Excerpts from a dataset
- - - -

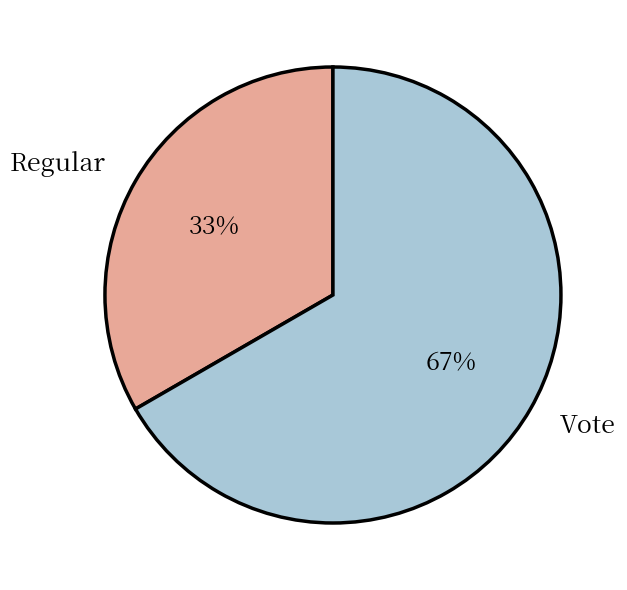

To the nearest percent, what portion does Vote represent?

67%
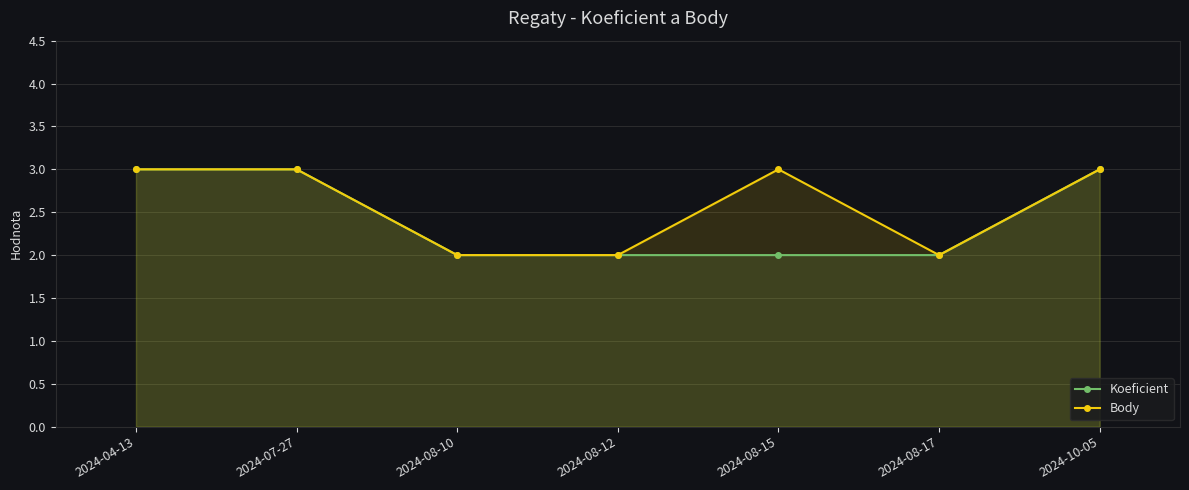

What is the minimum value for Koeficient?

2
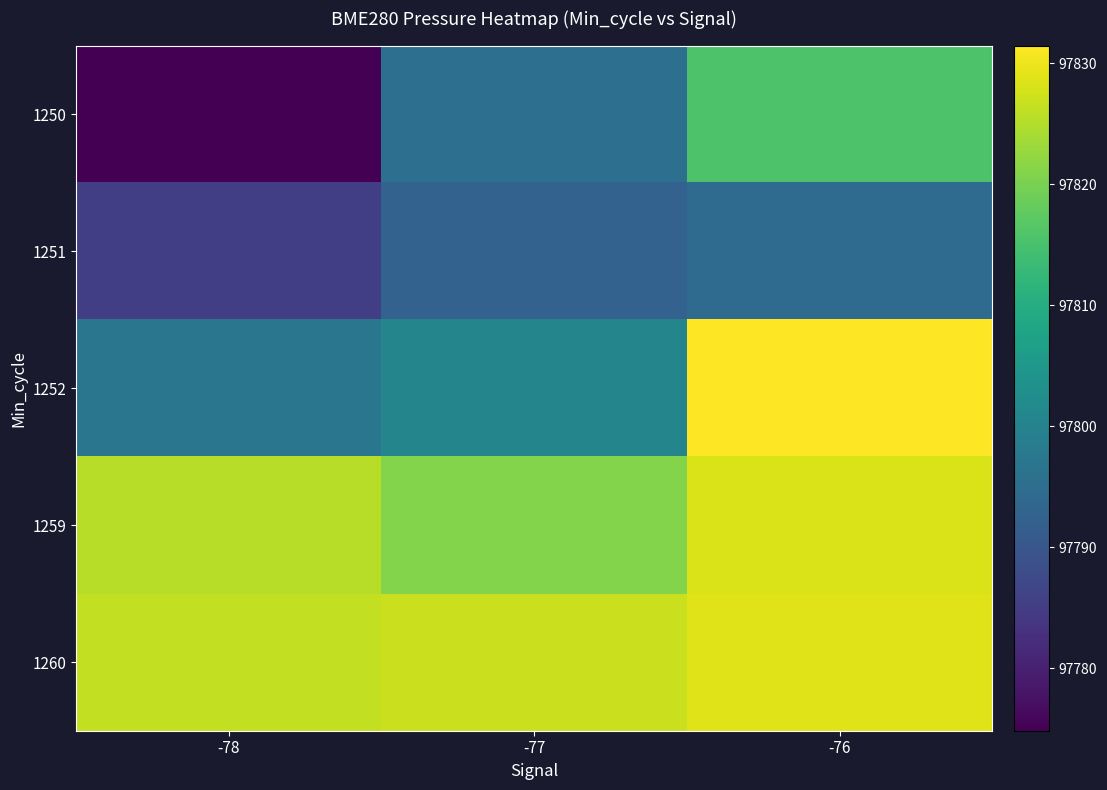

What is the difference between the highest and lowest values at -77?

34.4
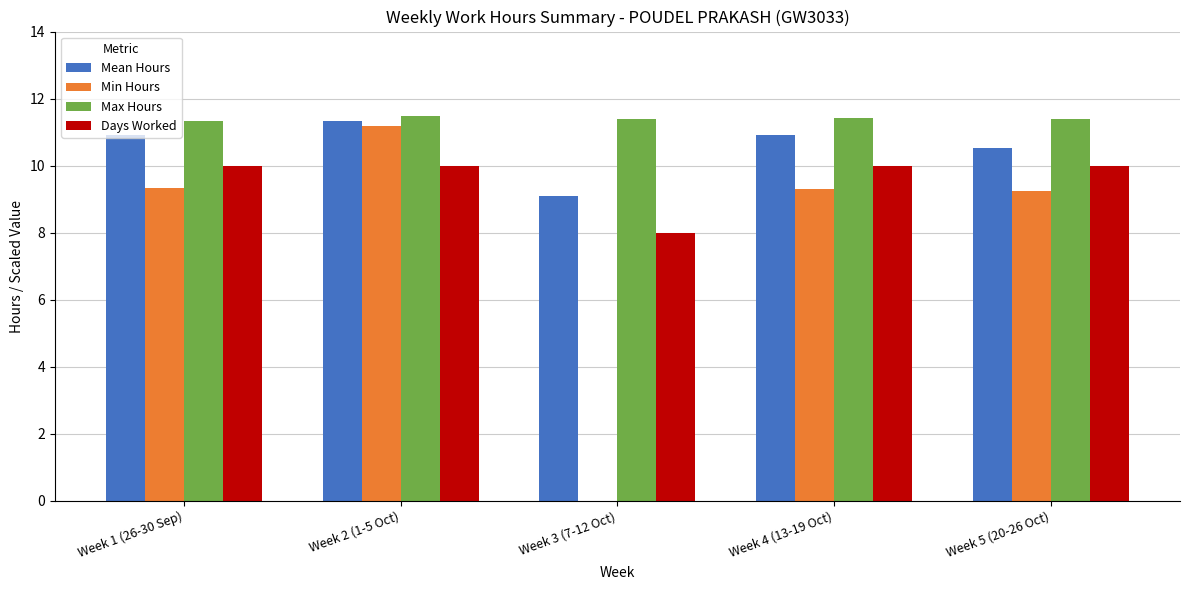

What is the total value across all series at Week 4 (13-19 Oct)?

41.6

- - - -

• WHAT THIS TASK INVOLVES
Render the items above as a Markdown table with the columns Row and Text, giving each nonblank line its own numbered row. Leave the pictures out of the table.

• RESULT OF THE EXERCISE
| Row | Text |
|---|---|
| 1 | To the nearest percent, what portion does Vote represent? |
| 2 | 67% |
| 3 | What is the minimum value for Koeficient? |
| 4 | 2 |
| 5 | What is the difference between the highest and lowest values at -77? |
| 6 | 34.4 |
| 7 | What is the total value across all series at Week 4 (13-19 Oct)? |
| 8 | 41.6 |